Em meio à crise, a Noruega suspendeu repasses ao Fundo Amazônia, reclamando de mudanças unilaterais promovidas pelo Brasil na gestão do programa. O governo alemão, por sua vez, suspendeu verbas de programas de preservação. Bolsonaro reagiu com virulência e chegou a dizer que a chanceler federal alemã, Angela Merkel, deveria usar as verbas para reflorestar a Alemanha.

No 1º trimestre deste ano, o desmatamento na Amazônia já foi recorde. De acordo com o Imazon (Instituto do Homem e Meio Ambiente da Amazônia), somente em abril, 529 km² de florestas foram desmatados, aumento de até 171% em relação ao mesmo período do ano passado.

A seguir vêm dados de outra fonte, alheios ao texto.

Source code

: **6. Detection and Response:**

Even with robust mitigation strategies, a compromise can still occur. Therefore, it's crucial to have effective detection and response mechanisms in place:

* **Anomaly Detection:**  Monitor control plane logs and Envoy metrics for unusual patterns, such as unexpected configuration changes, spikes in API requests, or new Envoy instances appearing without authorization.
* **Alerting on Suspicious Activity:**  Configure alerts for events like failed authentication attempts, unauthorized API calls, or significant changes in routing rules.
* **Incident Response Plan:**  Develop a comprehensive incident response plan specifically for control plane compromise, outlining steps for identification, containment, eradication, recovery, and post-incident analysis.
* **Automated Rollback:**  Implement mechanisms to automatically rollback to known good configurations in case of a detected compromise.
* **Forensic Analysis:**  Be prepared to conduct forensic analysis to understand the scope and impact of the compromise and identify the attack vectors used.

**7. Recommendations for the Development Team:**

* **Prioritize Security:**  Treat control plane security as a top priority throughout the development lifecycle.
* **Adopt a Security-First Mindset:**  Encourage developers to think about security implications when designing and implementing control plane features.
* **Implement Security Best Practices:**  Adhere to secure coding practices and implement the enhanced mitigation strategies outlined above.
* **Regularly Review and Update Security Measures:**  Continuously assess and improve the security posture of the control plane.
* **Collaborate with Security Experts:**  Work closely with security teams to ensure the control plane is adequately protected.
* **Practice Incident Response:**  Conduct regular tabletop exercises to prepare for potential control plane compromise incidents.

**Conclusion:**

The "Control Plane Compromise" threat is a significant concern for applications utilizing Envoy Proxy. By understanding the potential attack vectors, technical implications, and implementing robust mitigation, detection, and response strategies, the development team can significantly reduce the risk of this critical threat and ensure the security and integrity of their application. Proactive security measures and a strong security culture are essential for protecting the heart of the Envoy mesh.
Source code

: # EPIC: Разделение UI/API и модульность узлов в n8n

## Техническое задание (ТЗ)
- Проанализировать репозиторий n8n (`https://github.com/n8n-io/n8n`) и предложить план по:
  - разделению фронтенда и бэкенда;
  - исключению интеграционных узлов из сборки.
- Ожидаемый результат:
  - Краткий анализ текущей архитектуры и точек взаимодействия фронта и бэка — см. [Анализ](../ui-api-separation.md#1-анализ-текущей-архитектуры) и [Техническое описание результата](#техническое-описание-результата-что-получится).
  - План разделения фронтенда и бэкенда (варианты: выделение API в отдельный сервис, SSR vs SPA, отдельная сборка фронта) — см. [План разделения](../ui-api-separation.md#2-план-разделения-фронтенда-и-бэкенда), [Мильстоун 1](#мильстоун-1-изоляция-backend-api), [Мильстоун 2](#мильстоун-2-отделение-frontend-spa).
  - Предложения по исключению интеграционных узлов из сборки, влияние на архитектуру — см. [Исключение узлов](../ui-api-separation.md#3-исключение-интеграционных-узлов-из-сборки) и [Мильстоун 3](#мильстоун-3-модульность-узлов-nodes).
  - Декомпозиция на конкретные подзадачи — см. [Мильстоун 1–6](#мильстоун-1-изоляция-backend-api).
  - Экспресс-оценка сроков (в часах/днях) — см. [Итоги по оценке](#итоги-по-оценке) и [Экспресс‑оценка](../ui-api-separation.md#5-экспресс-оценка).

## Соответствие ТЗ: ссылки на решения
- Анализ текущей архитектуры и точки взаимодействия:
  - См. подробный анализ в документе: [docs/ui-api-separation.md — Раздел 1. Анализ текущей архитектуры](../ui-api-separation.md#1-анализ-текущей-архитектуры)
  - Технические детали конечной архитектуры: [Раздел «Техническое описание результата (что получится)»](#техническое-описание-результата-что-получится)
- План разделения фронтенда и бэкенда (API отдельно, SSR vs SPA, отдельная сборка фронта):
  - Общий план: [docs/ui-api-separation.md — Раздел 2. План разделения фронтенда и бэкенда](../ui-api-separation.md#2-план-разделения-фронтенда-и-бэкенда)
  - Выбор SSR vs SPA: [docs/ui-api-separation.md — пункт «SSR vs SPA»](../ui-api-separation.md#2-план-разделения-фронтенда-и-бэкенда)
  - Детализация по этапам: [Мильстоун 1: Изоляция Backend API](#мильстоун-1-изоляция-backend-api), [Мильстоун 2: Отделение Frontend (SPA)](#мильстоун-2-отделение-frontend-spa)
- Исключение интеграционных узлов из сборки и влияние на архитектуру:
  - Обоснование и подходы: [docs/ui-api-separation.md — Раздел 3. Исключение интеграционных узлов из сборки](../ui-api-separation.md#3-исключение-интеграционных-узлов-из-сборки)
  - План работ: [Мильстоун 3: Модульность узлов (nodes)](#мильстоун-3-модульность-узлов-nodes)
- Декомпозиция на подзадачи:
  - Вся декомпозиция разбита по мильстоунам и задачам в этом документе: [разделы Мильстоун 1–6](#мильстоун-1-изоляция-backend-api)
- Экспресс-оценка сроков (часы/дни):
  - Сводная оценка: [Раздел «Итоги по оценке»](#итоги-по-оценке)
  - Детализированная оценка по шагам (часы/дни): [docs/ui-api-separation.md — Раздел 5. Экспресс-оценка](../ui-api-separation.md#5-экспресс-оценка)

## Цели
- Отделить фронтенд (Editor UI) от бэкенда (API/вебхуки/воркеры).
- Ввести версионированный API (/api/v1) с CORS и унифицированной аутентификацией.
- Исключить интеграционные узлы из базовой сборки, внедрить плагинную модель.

Os dados do MapBiomas vêm à tona 2 dias depois de se tornarem públicas as declarações do ministro Ricardo Salles (Meio Ambiente) durante reunião ministerial com Bolsonaro, em 22 de abril.

Na reunião, Salles sugeriu que o governo aproveitasse que a atenção da imprensa está voltada para a pandemia para avançar algumas mudanças radicais nas leis ambientais, que em circunstâncias normais poderiam ser recebidas com fortes críticas pela mídia e pela opinião pública.

“Nós temos a possibilidade neste momento, que a atenção da imprensa está voltada quase que exclusivamente para covid-19… A oportunidade que nós temos, que a imprensa está nos dando um pouco de alívio nos outros temas, é passar as reformas infralegais de desregulamentação, simplificação, todas as reformas que o mundo inteiro cobrou”, disse o ministro.

A fala gerou notas de repúdio por parte de entidades ambientalistas internacionais, como o Greenpeace.

O MapBiomas é um sistema de validação e refinamento de alertas de desmatamento, degradação e regeneração de vegetação nativa com imagens de alta resolução, que é usado, por exemplo, pelo Ministério Público. O objetivo é gerar uma documentação para alertas de desmatamento que seja semelhante à foto da placa do carro no registro de uma infração de trânsito. Com as imagens, é possível traçar claramente um “antes e depois”, auxiliando na punição dos criminosos.